▼▼▼

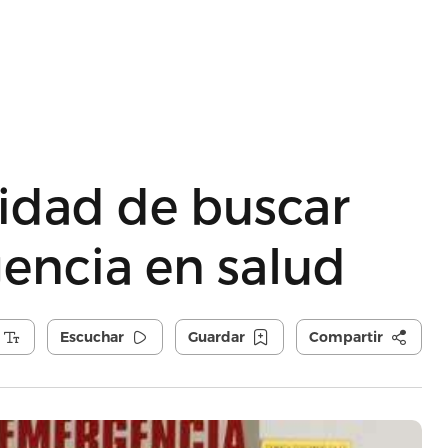
idad de buscar
encia en salud
Escuchar
Guardar
Compartir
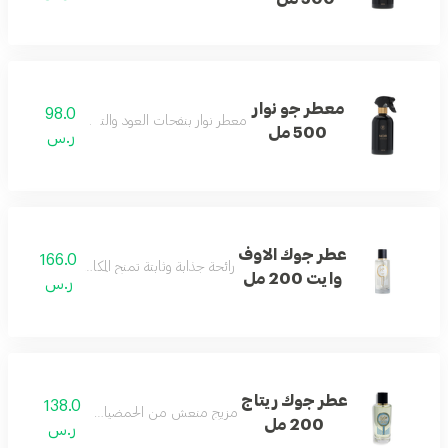
معطر جو نوار
98.0
معطر نوار بنفحات العود والتوباكو لأجواء راقية.
500 مل
ر.س
عطر جوك الاوف
166.0
رائحة جذابة وثابتة تمنح المكان لمسة من الرقي و
وايت 200 مل
ر.س
عطر جوك ريتاج
138.0
مزيج منعش من الحمضيات والزهور والمسك.
200 مل
ر.س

▲▲▲

**Exercise instructions:**
Each line of the records with the word "نوار" in it is to be copied.

**Response for this exercise:**
معطر جو نوار
معطر نوار بنفحات العود والتوباكو لأجواء راقية.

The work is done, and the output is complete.